Call-in confessions: Youthful indiscretions
Should there be a statute of limitations on youthful indiscretions? The question had me hooked, even though it was going to be discussed in one of my least favorite formats: a call-in talk radio show. I knew the conversation would give me a glimpse of popular culture’s sensibilities about forgiveness, accountability and the past.
Sure enough, the callers gave fascinating descriptions of their youthful indiscretions: an unpaid speeding ticket, an embellished accomplishment, a falsified résumé, a drug arrest, an abortion, stardom in porn movies, and even an unspecified felony conviction that resulted in a prison sentence.
The range of indiscretions was encapsulated in one person’s response: an arrest for marijuana possession, a loan default, a forced resignation from a job, a speeding ticket. But in this case, a troubling pattern emerged. One indiscretion led to another, and the list seemed less a description of youthful behavior and more a summary of serious character issues.
At what point is someone’s past an important consideration in predicting future behavior? Does future behavior depend on the severity of the offense, the frequency of offenses, the risk of harm to others? Or can one predict future behavior on the basis of how and with what attitude the person tells about what he did and what he learned?
Even more important, do we as a culture, and especially as the church, have the structures and practices that shape our ability to forgive people their past mistakes when forgiveness is appropriate?
The musical adaptation of Victor Hugo’s Les Misérables has become an American cultural icon in part because audiences cheer Jean Valjean’s desire for a fresh start and his triumph over Inspector Javert’s pursuit of him even after he’s served his prison sentence. We ought to acknowledge that Javert’s nihilistic “law and order” perspective is part of us too, and exists in our own hearts. But instead we want to escape Javert—in our own hearts and in the real world.
In previous eras, people could escape their pasts—leaving behind a youthful indiscretion by relocating to the big city, emigrating from Europe, or leaving the city for the frontier. But these opportunities are disappearing; today we live in an era of heightened technological capacities, including sophisticated surveillance that can track us anywhere on the globe.

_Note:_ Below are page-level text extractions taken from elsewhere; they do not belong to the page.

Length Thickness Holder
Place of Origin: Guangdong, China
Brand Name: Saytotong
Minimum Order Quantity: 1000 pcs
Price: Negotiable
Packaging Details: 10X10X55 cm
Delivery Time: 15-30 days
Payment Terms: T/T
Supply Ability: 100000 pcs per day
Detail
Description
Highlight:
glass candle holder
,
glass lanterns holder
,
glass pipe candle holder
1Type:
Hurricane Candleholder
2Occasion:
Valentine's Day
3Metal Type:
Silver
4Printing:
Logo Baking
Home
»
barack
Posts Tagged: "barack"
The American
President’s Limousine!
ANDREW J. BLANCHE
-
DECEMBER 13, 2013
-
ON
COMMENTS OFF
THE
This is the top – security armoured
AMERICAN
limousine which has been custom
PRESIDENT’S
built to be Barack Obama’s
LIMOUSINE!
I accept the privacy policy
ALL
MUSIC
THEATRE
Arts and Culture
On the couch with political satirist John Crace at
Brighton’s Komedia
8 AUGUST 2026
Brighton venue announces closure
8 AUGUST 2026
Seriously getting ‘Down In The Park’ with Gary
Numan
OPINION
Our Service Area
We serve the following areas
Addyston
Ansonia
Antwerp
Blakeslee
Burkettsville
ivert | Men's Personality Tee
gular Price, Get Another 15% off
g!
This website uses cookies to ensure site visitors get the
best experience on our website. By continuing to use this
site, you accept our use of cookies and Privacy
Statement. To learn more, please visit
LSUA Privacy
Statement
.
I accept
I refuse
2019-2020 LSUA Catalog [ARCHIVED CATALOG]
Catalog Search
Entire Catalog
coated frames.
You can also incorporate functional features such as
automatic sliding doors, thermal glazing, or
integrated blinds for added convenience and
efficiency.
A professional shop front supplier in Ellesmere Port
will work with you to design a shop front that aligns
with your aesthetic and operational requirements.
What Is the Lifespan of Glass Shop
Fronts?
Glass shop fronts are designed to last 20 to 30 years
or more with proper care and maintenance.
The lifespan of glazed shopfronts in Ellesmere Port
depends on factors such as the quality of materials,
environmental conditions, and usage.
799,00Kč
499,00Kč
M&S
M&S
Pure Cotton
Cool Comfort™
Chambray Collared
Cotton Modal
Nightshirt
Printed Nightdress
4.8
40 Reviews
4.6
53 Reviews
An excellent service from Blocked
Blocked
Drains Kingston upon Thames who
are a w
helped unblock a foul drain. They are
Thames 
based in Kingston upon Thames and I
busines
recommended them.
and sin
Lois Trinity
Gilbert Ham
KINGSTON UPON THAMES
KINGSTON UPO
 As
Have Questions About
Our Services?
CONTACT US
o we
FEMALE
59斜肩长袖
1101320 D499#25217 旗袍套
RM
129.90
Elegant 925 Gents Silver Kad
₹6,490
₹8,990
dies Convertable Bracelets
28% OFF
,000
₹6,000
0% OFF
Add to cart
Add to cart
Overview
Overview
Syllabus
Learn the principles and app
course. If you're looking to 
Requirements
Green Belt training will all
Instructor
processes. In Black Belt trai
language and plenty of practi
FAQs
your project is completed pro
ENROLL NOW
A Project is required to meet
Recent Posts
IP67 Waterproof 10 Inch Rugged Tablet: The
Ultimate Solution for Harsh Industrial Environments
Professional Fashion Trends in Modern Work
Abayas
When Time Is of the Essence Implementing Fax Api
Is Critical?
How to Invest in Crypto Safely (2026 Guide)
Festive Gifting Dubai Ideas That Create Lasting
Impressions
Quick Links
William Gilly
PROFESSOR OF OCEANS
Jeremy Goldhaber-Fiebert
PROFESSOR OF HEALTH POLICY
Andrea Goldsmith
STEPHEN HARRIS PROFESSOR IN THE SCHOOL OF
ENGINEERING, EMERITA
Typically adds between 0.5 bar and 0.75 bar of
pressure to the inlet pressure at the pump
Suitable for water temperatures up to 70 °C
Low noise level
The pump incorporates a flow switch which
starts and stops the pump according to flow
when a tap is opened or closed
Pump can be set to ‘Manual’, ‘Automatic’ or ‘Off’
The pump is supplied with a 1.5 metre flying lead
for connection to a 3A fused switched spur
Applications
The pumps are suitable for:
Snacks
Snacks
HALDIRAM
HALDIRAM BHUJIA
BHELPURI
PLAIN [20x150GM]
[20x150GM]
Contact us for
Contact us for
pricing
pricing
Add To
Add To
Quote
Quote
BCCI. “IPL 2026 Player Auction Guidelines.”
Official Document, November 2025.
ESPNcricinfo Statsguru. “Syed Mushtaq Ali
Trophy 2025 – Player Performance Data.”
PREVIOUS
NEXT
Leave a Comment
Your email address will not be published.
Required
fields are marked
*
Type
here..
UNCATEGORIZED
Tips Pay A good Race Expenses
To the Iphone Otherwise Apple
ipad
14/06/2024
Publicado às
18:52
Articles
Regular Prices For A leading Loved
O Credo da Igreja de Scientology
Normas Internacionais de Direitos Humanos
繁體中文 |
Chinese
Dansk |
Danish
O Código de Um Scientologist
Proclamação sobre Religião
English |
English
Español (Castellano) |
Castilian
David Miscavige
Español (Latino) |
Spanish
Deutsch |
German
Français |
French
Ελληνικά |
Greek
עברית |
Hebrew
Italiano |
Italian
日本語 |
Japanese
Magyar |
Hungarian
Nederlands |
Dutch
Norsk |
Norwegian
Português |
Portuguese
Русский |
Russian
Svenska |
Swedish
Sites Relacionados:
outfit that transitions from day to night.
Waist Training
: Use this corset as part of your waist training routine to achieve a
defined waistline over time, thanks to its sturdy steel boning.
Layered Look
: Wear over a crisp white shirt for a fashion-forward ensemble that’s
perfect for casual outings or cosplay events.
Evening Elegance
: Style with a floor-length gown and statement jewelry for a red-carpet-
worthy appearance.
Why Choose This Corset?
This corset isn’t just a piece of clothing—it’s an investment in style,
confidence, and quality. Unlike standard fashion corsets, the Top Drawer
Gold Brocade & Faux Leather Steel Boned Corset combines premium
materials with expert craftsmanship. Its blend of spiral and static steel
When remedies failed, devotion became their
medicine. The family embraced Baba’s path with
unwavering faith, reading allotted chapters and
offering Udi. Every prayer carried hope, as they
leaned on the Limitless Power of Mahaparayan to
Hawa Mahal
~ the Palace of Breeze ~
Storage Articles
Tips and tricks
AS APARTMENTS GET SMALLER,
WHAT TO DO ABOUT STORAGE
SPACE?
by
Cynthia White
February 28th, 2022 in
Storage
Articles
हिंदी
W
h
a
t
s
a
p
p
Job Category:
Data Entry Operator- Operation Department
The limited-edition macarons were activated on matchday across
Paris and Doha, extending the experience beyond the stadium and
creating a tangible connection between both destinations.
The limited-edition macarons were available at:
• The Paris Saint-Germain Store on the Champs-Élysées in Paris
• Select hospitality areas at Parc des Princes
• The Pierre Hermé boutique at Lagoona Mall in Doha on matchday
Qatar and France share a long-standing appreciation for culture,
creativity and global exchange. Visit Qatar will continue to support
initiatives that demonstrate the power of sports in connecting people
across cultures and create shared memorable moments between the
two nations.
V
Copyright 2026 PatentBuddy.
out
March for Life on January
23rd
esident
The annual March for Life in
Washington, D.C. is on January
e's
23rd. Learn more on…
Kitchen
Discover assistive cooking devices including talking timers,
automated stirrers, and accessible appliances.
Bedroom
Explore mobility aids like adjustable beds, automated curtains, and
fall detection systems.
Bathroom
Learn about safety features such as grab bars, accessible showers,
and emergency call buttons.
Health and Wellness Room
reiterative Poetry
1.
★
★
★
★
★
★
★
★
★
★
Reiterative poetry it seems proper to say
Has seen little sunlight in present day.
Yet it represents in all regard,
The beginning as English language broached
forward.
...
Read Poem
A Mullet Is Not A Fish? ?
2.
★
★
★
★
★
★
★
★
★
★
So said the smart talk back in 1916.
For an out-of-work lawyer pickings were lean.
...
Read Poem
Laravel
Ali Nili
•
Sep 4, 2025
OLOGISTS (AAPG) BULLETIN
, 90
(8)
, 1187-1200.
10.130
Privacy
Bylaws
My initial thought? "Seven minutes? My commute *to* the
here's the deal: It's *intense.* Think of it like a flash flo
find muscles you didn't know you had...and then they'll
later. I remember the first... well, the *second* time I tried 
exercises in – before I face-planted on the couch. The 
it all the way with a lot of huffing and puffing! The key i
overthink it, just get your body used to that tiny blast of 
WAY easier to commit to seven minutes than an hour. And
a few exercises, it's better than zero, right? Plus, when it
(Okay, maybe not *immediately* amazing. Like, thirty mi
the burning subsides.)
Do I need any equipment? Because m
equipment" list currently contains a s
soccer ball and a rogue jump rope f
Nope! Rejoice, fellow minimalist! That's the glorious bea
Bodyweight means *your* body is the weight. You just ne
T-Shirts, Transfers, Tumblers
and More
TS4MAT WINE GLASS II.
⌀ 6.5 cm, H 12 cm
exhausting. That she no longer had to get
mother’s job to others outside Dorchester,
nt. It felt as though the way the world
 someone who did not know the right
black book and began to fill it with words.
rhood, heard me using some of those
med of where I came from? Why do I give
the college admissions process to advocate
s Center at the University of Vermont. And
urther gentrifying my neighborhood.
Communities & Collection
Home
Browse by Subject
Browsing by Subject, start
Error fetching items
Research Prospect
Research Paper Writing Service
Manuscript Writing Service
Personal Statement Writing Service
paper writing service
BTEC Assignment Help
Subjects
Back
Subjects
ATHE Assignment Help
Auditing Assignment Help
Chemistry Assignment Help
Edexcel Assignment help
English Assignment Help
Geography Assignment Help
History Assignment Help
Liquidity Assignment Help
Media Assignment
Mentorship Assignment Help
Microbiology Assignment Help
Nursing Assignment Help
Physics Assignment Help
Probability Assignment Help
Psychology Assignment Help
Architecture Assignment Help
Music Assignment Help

Shouldn’t there be forgiveness, or at least a statute of limitations, for minor offenses—particularly if there is no clear pattern of behavior? How do we balance this with society’s and employers’ need to know about patterns of behavior that would put others at risk—say, a school’s need to know if a person has a pattern of sexual or verbal abuse or violence? The challenge is to practice wise discernment in communities and develop social structures and practices that avoid the wild pendulum swings of ignoring serious wrongdoing on the one hand and marking people for life for minor indiscretions on the other.
As the call-in show concluded, one of the hosts noted that with technology available to track any person’s minor or major sins, employers may be likely to hire only risk-averse people with clean slates instead of people who may have sown a few oats during their youth. She didn’t seem to know the story of the woman in Luke 7, who, Jesus tells us, “loved much” because she had been “forgiven much,” but her point seems directly relevant to Jesus and the Gospels. Would we rather have the pharisaical Javert or the saintly Valjean? Do we know how to forgive and be forgiven? Or are we so driven by fear that we always take the self-protective course?
The question of fear reminded me that while heightened surveillance creates new problems and scary scenarios of Kafkaesque injustice, the deeper problems remain in our hearts and in our lack of desire for forgiveness.
Soon after my book Embodying Forgiveness was published, I received a phone call from a woman in a state attorney general’s office who had read about my book and wanted to know if I thought Christians cared about forgiveness. “Yes,” I said, while also noting that the issues are complicated and that it is difficult to learn how to embody forgiveness well.
“I’m not so sure Christians do care,” she responded. She said she was a lifelong churchgoer, but had just about given up on the Christian faith and on Christians. “Why?” I asked.
She told me that she was responsible for transitioning people from prison back into society. She had worked with a wide variety of prisoners, and many were genuinely repentant and wanted to learn how to live constructively within society. But when she contacted churches throughout her state to ask them to host these prisoners as they reentered society, she was turned down each time. She acknowledged the legitimate concerns and fears that people have, but given how quickly people cut off her overtures, she wondered: “Do Christians even care?”
I have known Christians who care, including some who are in ministry to those in prison and to those recently released from it. How would our culture be affected if Christians cared even more? How might things change if we cared about embodying Luke 7 and nurtured understandings and practices of forgiveness and accountability?